Sometimes weeks just don't pan out the way you think they will or should.  You don't expect to spend what seems like ages in the hospital with dear friends, anticipating the death of a beloved mother, wife, aunt, and friend.  These are the moments that the rest of the year's stores of joy are anticipating.  And just when it seems the night couldn't get any longer or unbearable, our Creator grants us grace and the sun peaks above the horizon, bursting with the freshness of a new day.  And after a sleepless night something magical happens as you bask in the sun's rays, while just around the corner there is a fierce battle for life to behold - all the chaos, struggle, and gray - it is neither life nor death but a painful in between.  All the prayers, love, and light in the world are sent to this little ward as we campaign for those we love, knowing the Master of the Universe is just that, the One who knows and sees his beloved.

We took turns sitting beside my Aunt Kathy as she moved in and out of sleep, flooded with the memories of what was and pleading mercy for what will be.  I couldn't help but notice the profound sense of peace and calm in her face.  I wonder what must it be like to lay there, knowing you are surrounded by friends and family visiting at your bedside because you are dying.  I imagine there must be a unique sense of strength and divine companionship.  

It seemed appropriate that she passed from this life to the next on a Sunday morning.  In the African American community, they would call it her "homegoing."  She went home on the sabbath, shabat, the day that is uniquely set aside for worship, rest and shalom.  She experienced the fullness of our Creator's shalom at last.  

Yesterday we celebrated and honored her life.  We rocked out to a soulful rendition of Precious Lord/Just a Closer Walk With Thee* that she would have loved.  And she would have concluded the day with a good glass of wine.  So we did likewise.

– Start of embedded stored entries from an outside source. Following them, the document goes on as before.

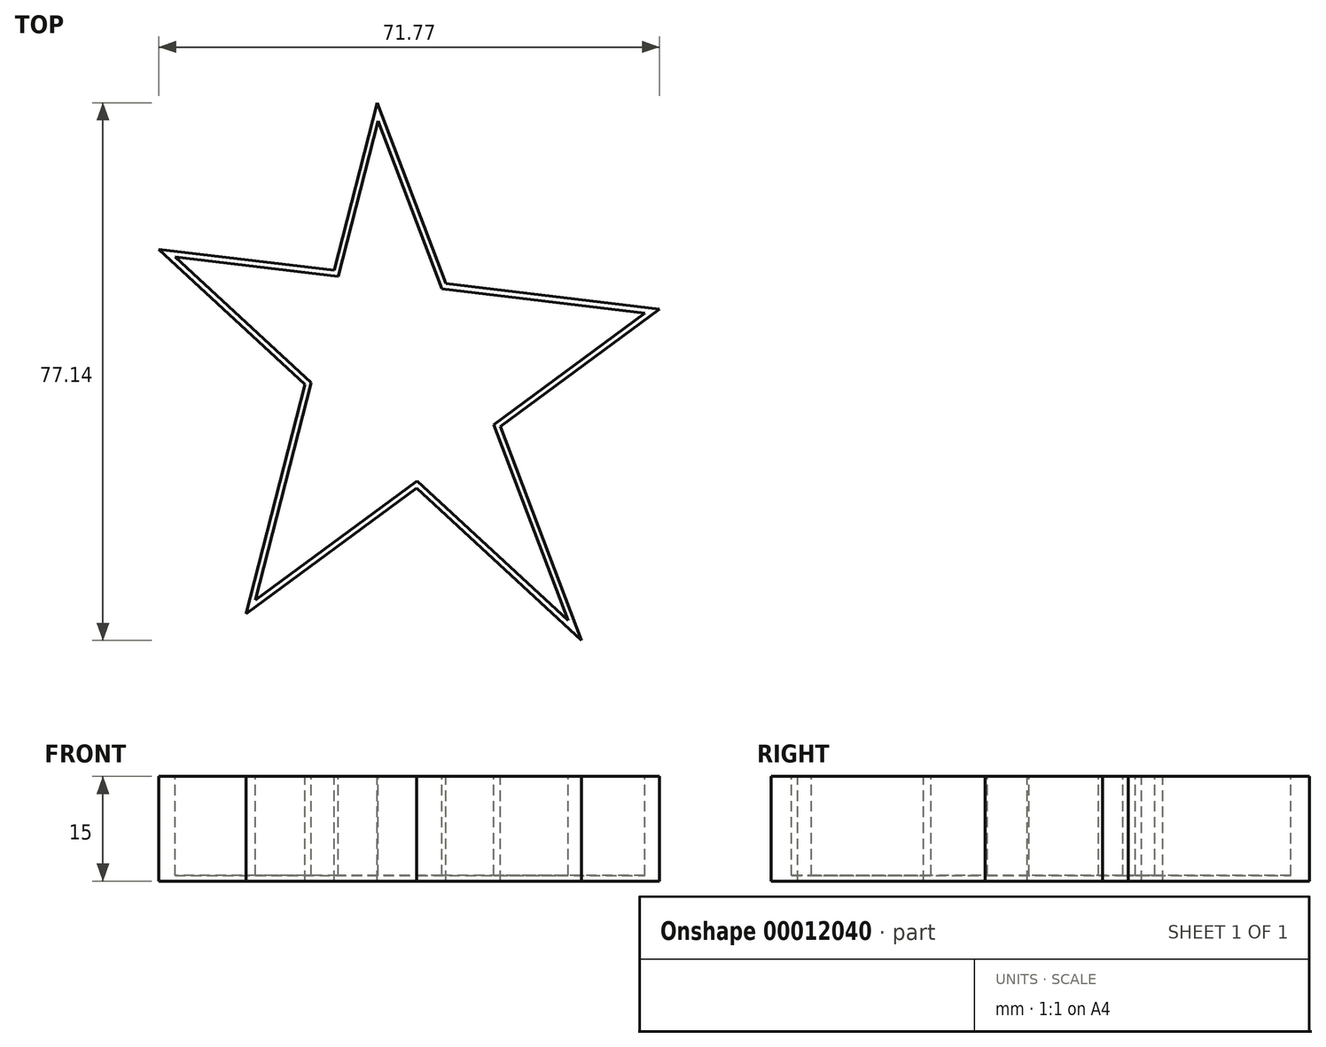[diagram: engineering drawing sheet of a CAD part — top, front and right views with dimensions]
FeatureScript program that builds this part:
annotation { "Feature Type Name" : "Feature", "Feature Type Description" : "" }
export const myFeature = defineFeature(function(context is Context, id is Id, definition is map)
    precondition{}
    {
        {
            var Q0;
            Q0=qCreatedBy(makeId("Top.planeOp"),FACE);
            var sketch = newSketch(context, id + "F0", { "sketchPlane" : qUnion([Q0])});
            skLineSegment(sketch, "E0", {"start": v(-7.63, 46.49) * mm, "end": v(-26.4, -26.84) * mm});
            skLineSegment(sketch, "E1", {"start": v(-26.4, -26.84) * mm, "end": v(32.85, 16.86) * mm});
            skLineSegment(sketch, "E2", {"start": v(32.85, 16.86) * mm, "end": v(-38.92, 25.46) * mm});
            skLineSegment(sketch, "E3", {"start": v(-38.92, 25.46) * mm, "end": v(21.7, -30.65) * mm});
            skLineSegment(sketch, "E4", {"start": v(21.7, -30.65) * mm, "end": v(-7.63, 46.49) * mm});
            skSolve(sketch);
        }
        {
            var Q0;
            {var subQ1=sQuery(id+"F0.wireOp",EDGE,"E2");var subQ7=sQuery(id+"F0.wireOp",EDGE,"E0");var subQ9=makeQuery(id+"F0.imprint","INTERSECT",VERTEX,{"derivedFrom":[subQ7,subQ1]});Q0=makeQuery(id+"F0.imprint","IMPRINT",FACE,{"disambiguationData":[TD([[makeQuery(id+"F0.imprint","IMPRINT",EDGE,{"disambiguationData":[TD([[subQ9,-1.0]])],"derivedFrom":subQ7}),1.0]])]});}
            var Q1;
            {var subQ0=sQuery(id+"F0.wireOp",EDGE,"E4");var subQ3=sQuery(id+"F0.wireOp",EDGE,"E0");var subQ4=makeQuery(id+"F0.imprint","INTERSECT",VERTEX,{"derivedFrom":[subQ3,subQ0]});Q1=makeQuery(id+"F0.imprint","IMPRINT",FACE,{"disambiguationData":[TD([[makeQuery(id+"F0.imprint","IMPRINT",EDGE,{"disambiguationData":[TD([[subQ4,-1.0]])],"derivedFrom":subQ3}),1.0]])]});}
            var Q2;
            {var subQ1=sQuery(id+"F0.wireOp",EDGE,"E0");var subQ3=sQuery(id+"F0.wireOp",EDGE,"E2");var subQ5=makeQuery(id+"F0.imprint","INTERSECT",VERTEX,{"derivedFrom":[subQ1,subQ3]});Q2=makeQuery(id+"F0.imprint","IMPRINT",FACE,{"disambiguationData":[TD([[makeQuery(id+"F0.imprint","IMPRINT",EDGE,{"disambiguationData":[TD([[subQ5,-1.0]])],"derivedFrom":subQ1}),-1.0]])]});}
            var Q3;
            {var subQ1=sQuery(id+"F0.wireOp",EDGE,"E1");var subQ3=sQuery(id+"F0.wireOp",EDGE,"E0");var subQ5=makeQuery(id+"F0.imprint","INTERSECT",VERTEX,{"derivedFrom":[subQ3,subQ1]});Q3=makeQuery(id+"F0.imprint","IMPRINT",FACE,{"disambiguationData":[TD([[makeQuery(id+"F0.imprint","IMPRINT",EDGE,{"disambiguationData":[TD([[subQ5,1.0]])],"derivedFrom":subQ3}),1.0]])]});}
            var Q4;
            {var subQ1=sQuery(id+"F0.wireOp",EDGE,"E1");var subQ3=sQuery(id+"F0.wireOp",EDGE,"E3");var subQ5=makeQuery(id+"F0.imprint","INTERSECT",VERTEX,{"derivedFrom":[subQ1,subQ3]});Q4=makeQuery(id+"F0.imprint","IMPRINT",FACE,{"disambiguationData":[TD([[makeQuery(id+"F0.imprint","IMPRINT",EDGE,{"disambiguationData":[TD([[subQ5,-1.0]])],"derivedFrom":subQ1}),-1.0]])]});}
            var Q5;
            {var subQ1=sQuery(id+"F0.wireOp",EDGE,"E2");var subQ3=sQuery(id+"F0.wireOp",EDGE,"E1");var subQ5=makeQuery(id+"F0.imprint","INTERSECT",VERTEX,{"derivedFrom":[subQ3,subQ1]});Q5=makeQuery(id+"F0.imprint","IMPRINT",FACE,{"disambiguationData":[TD([[makeQuery(id+"F0.imprint","IMPRINT",EDGE,{"disambiguationData":[TD([[subQ5,1.0]])],"derivedFrom":subQ3}),1.0]])]});}
            extrude(context, id + "F1", {"entities" : qUnion([Q0, Q1, Q2, Q3, Q4, Q5]), "oppositeDirection" : true, "depth" : 15 * mm});
        }
        {
            var Q0;
            Q0=makeQuery(id+"F1.opExtrude","CAP_FACE",FACE,{"disambiguationData":[OSD([sQuery(id+"F0.wireOp",EDGE,"E0"),sQuery(id+"F0.wireOp",EDGE,"E1"),sQuery(id+"F0.wireOp",EDGE,"E2"),sQuery(id+"F0.wireOp",EDGE,"E3"),sQuery(id+"F0.wireOp",EDGE,"E4")])],"isStart":true});
            shell(context, id + "F2", {"entities" : qUnion([Q0]), "thickness" : .8 * mm});
        }
    });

I think it is now, after the hospital, the funeral preparations, and the initial shock of it all is over that must be hardest.  I kept thinking of her husband and kids on the drive back to Chicago, wondering just what you do now.  After its all said and done, she's gone and they have to figure out how to do life without her.  I believe God offers a bit of uncommon grace to such as these, and it is with such grace that they will carry on.  Lord, have mercy.  

When the darkness appears
And the night draws near
And the day is past and gone
At the river I stand
Guide my feet, hold my hand
Take my hand precious Lord, lead me home

*Precious Lord is fittingly a gospel song written by Thomas Dorsey as he grieved the loss of his wife and infant son at childbirth.  It was also Dr. Martin Luther King Jr.'s favorite song and sung at this funeral.


  1. Thanks Jessica for this!
    Rachael Steenwyk

  2. Jess,
    I read this a month ago and I wept. I tried to write a comment, but words simply didn't come. One month to the day of mom's homecoming I find myself reading it again. I will treasure it always---as well as your presence during those days (and always). Love you, dear friend. I can't wait to see you in a few weeks.